Karpov and Kasparov played their last official tournament game in Linares in 2001: it was their 167th. It was a relatively eventless draw which was nevertheless characteristic of many of their games. After that, they faced each other only in rapid and blitz games, the last time in Valencia in 2009, an exhibition match where ChessVibes was present. Kasparov dominated like he did in the last years of their dual reign in the chess world, but if you looked at the players only, it was almost as though you were back in the golden days, in 1990. True, Kasparov's hair had turned grey and Karpov's suit had grown a few sizes. But the tension, the will-power and the rivalry were still there.

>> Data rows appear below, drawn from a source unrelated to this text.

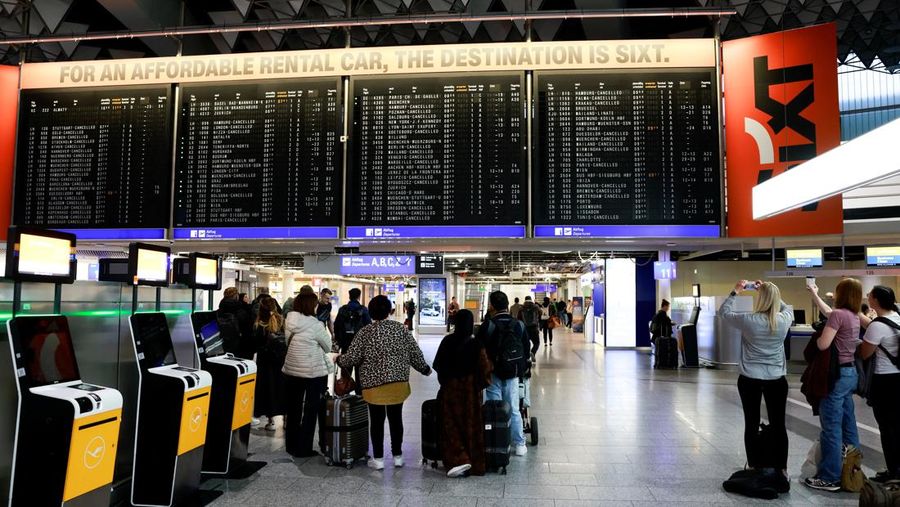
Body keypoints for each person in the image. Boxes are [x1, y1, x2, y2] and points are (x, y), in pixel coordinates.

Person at [336, 295, 431, 470]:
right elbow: (414, 352)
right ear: (389, 311)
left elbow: (353, 357)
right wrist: (424, 369)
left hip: (373, 385)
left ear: (370, 312)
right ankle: (398, 456)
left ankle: (378, 459)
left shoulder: (365, 332)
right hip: (398, 383)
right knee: (396, 419)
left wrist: (340, 360)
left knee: (377, 421)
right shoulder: (400, 330)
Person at [717, 280, 793, 488]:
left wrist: (736, 291)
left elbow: (723, 312)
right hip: (777, 378)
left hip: (750, 377)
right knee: (779, 425)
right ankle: (782, 469)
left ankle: (753, 465)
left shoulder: (749, 320)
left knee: (751, 423)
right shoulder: (784, 319)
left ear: (760, 299)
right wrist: (769, 292)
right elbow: (789, 309)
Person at [804, 278, 863, 492]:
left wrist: (822, 333)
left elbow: (823, 344)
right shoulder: (853, 316)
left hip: (835, 377)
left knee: (831, 428)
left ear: (841, 294)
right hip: (850, 374)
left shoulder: (839, 315)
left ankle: (830, 477)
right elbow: (830, 312)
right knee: (849, 425)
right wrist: (814, 294)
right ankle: (852, 472)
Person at [433, 310, 492, 478]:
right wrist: (477, 385)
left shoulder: (447, 341)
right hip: (471, 393)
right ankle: (473, 461)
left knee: (450, 424)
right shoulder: (477, 344)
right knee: (472, 425)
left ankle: (457, 459)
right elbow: (485, 372)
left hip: (450, 390)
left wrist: (446, 382)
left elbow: (438, 366)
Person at [282, 288, 334, 458]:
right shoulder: (316, 324)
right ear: (312, 305)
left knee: (293, 408)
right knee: (310, 410)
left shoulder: (289, 320)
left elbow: (287, 341)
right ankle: (304, 448)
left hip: (291, 370)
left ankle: (291, 445)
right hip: (313, 372)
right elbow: (327, 346)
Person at [476, 291, 528, 457]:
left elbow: (479, 350)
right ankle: (520, 444)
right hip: (512, 374)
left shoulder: (488, 325)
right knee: (513, 408)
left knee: (494, 408)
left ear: (491, 305)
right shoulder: (518, 324)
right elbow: (526, 349)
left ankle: (497, 441)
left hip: (493, 373)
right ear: (507, 304)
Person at [858, 286, 900, 482]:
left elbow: (865, 353)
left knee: (887, 428)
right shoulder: (897, 317)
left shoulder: (877, 326)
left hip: (883, 381)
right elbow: (876, 327)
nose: (868, 297)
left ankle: (894, 472)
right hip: (898, 378)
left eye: (870, 296)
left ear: (875, 301)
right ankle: (896, 469)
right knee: (897, 427)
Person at [252, 296, 286, 431]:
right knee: (282, 389)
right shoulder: (283, 321)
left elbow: (255, 345)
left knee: (268, 391)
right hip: (281, 361)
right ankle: (285, 419)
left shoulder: (258, 324)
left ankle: (271, 421)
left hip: (265, 363)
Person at [333, 288, 372, 392]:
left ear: (349, 296)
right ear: (359, 296)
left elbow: (336, 326)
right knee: (360, 373)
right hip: (360, 347)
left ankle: (345, 393)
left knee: (346, 371)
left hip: (346, 345)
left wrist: (338, 341)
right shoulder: (363, 310)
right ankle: (359, 395)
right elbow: (369, 327)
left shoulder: (342, 309)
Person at [218, 287, 254, 360]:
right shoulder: (240, 309)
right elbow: (247, 325)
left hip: (222, 341)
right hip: (239, 342)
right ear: (236, 296)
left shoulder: (220, 310)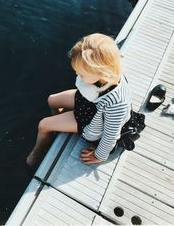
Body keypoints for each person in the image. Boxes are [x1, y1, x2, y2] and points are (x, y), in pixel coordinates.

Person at [26, 33, 132, 167]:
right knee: (51, 100)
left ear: (102, 73)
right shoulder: (104, 74)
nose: (77, 75)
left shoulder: (116, 102)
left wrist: (99, 155)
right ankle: (57, 127)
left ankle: (35, 155)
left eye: (81, 74)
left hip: (90, 118)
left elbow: (111, 135)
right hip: (85, 101)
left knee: (43, 125)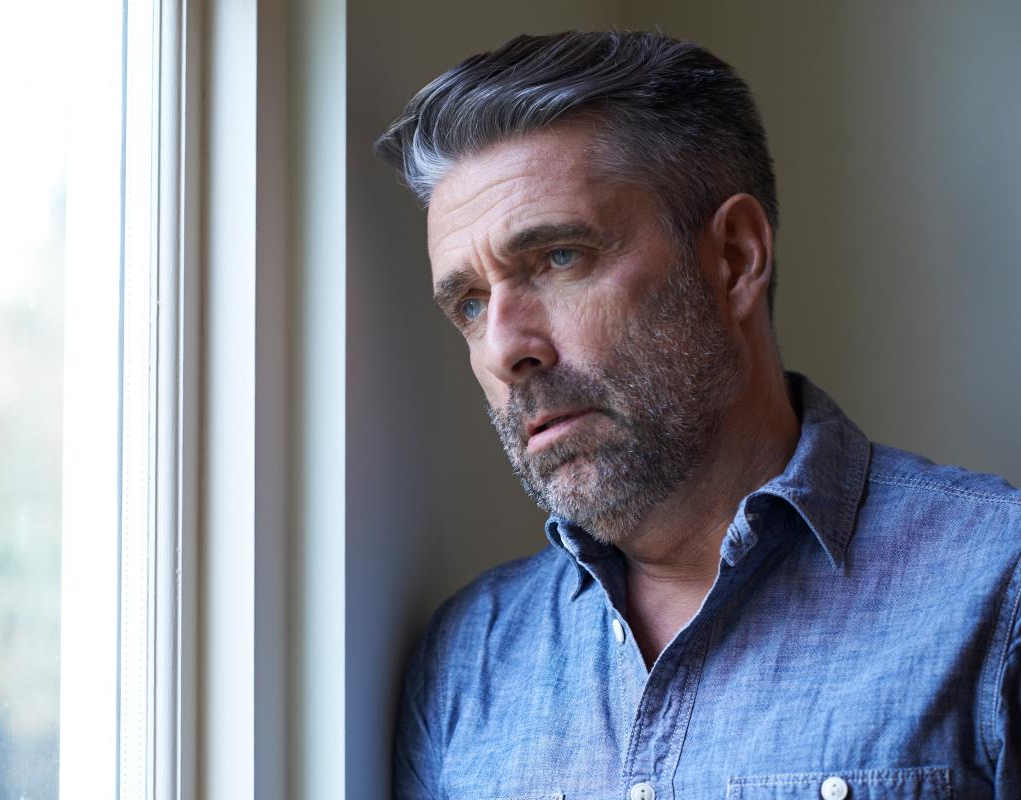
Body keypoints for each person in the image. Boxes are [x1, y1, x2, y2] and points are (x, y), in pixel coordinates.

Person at [374, 30, 1020, 800]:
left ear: (735, 258)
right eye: (471, 305)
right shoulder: (466, 664)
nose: (505, 349)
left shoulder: (999, 588)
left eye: (559, 258)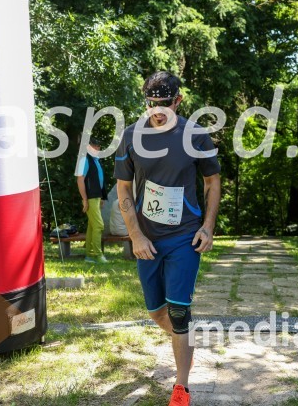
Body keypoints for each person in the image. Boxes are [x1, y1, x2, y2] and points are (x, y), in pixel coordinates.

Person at [114, 71, 221, 406]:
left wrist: (208, 227)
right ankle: (184, 337)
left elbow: (212, 182)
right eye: (151, 104)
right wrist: (135, 236)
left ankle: (181, 386)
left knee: (177, 311)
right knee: (157, 312)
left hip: (184, 236)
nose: (157, 110)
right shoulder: (132, 136)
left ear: (178, 100)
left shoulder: (196, 135)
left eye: (164, 104)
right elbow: (124, 189)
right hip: (147, 239)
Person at [75, 137, 109, 263]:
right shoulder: (84, 159)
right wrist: (84, 199)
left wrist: (101, 197)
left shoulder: (95, 160)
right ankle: (97, 255)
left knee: (92, 226)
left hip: (96, 197)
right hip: (89, 198)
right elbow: (80, 179)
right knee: (99, 226)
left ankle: (89, 255)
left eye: (99, 145)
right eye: (95, 145)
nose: (98, 147)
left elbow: (98, 180)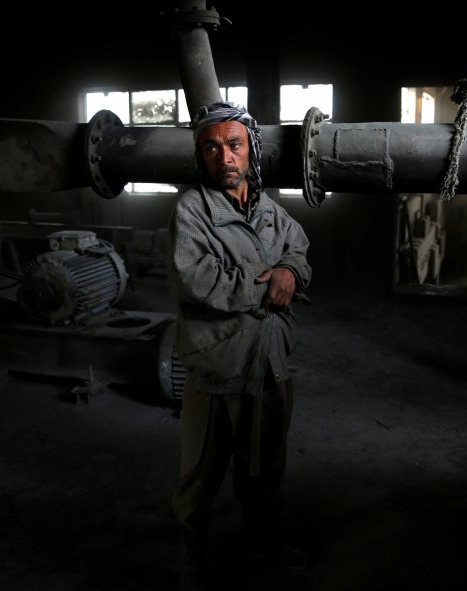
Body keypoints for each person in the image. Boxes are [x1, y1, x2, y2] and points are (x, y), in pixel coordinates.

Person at [166, 101, 312, 590]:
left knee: (264, 470)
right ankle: (193, 568)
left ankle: (264, 544)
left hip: (270, 360)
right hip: (218, 363)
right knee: (200, 479)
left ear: (251, 150)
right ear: (200, 156)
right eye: (211, 147)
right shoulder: (192, 210)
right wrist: (264, 284)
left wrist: (290, 272)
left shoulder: (270, 210)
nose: (223, 157)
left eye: (233, 145)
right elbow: (196, 278)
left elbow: (299, 248)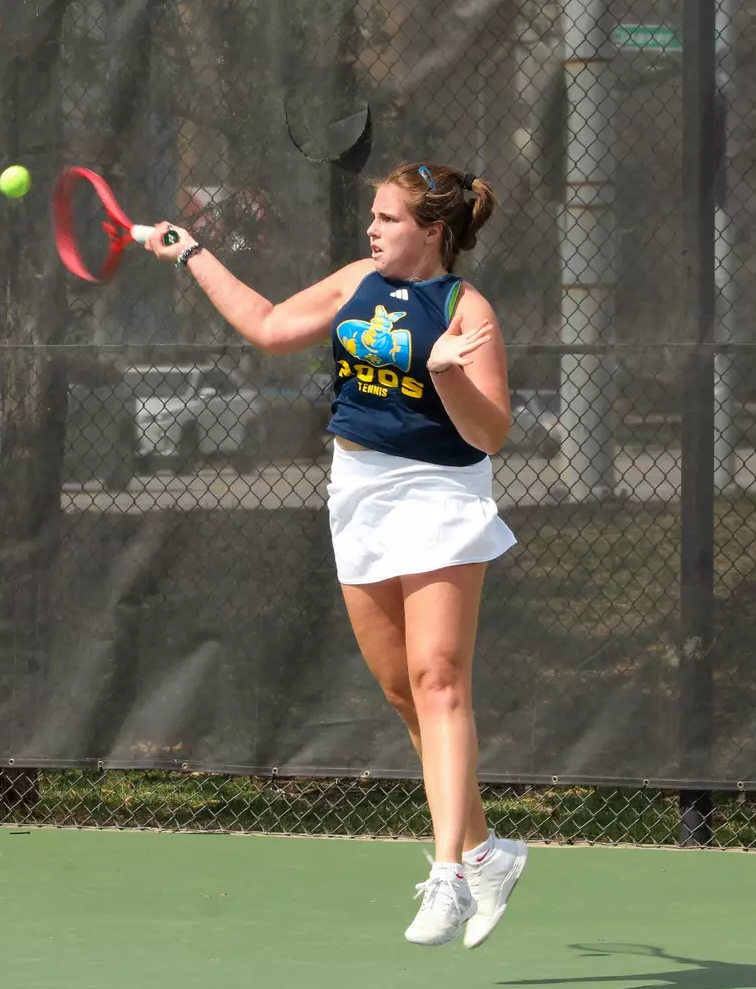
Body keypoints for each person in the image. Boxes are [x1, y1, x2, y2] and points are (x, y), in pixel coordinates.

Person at [144, 162, 526, 948]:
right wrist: (191, 252)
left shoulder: (466, 308)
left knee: (439, 678)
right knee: (403, 692)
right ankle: (489, 852)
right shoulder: (357, 281)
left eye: (388, 219)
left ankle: (450, 875)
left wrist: (445, 376)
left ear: (433, 230)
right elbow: (268, 325)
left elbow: (490, 433)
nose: (372, 229)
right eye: (373, 217)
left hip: (441, 493)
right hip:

There was one game that I was particularly curious about in this book: the infamous 19th game of the 1990 match. In this game, Kasparov offered a draw in an apparently overwhelming position:
Lyon m (19) 1990
Here, Black offered a draw. I recall how Bobby Fischer, among others, accused Karpov and Kasparov of 'fixing' the match, pointing to this 'suspicious' draw in particular. I myself was perplexed when I read about Black's draw offer in the papers the next day. It has always remained a mystery to me why Kasparov had offered it. What would he write in his book? Now we finally know:
Before the time control at move 40 I was so exhausted, that I could no longer delve into the subtleties of the position, and I was desperate to relieve the burden of the intense pressure as soon as possible. The very thought of the forthcoming adjournment, an endless night of analysis and playing on the following day was unbearable for me. My brain was demanding a rest.
Yes, they seemed from another planet, but they were human after all. Kasparov writes about the many ups and downs of the 1990 match with great honesty and passion. It is one of the best chapters of Kasparov on Modern Chess IV: Kasparov vs. Karpov 1988-2009 and, in my opinion, of the entire series.
And what a wonderful match it was. I had only just started to seriously play chess then, and I still remember the spell I was under for days. Of course, it was especially Kasparov's play that captured my imagination, so I'm always a little surprised the final match result looks like such a close call. In the third game, Kasparov sacrificed a queen in what almost was an endgame already. And he got away with it. It was unbelievable. And even though later on Black's idea was more or less refuted, for me this game will always be magical.
New York m (3) 1990
(Position after 17...Bxd7)
Thanks to games like these, I understood the depth and beauty of the game of chess like never before. If only Kasparov's series continues to inspire people to study and play chess, I think his project is a success already.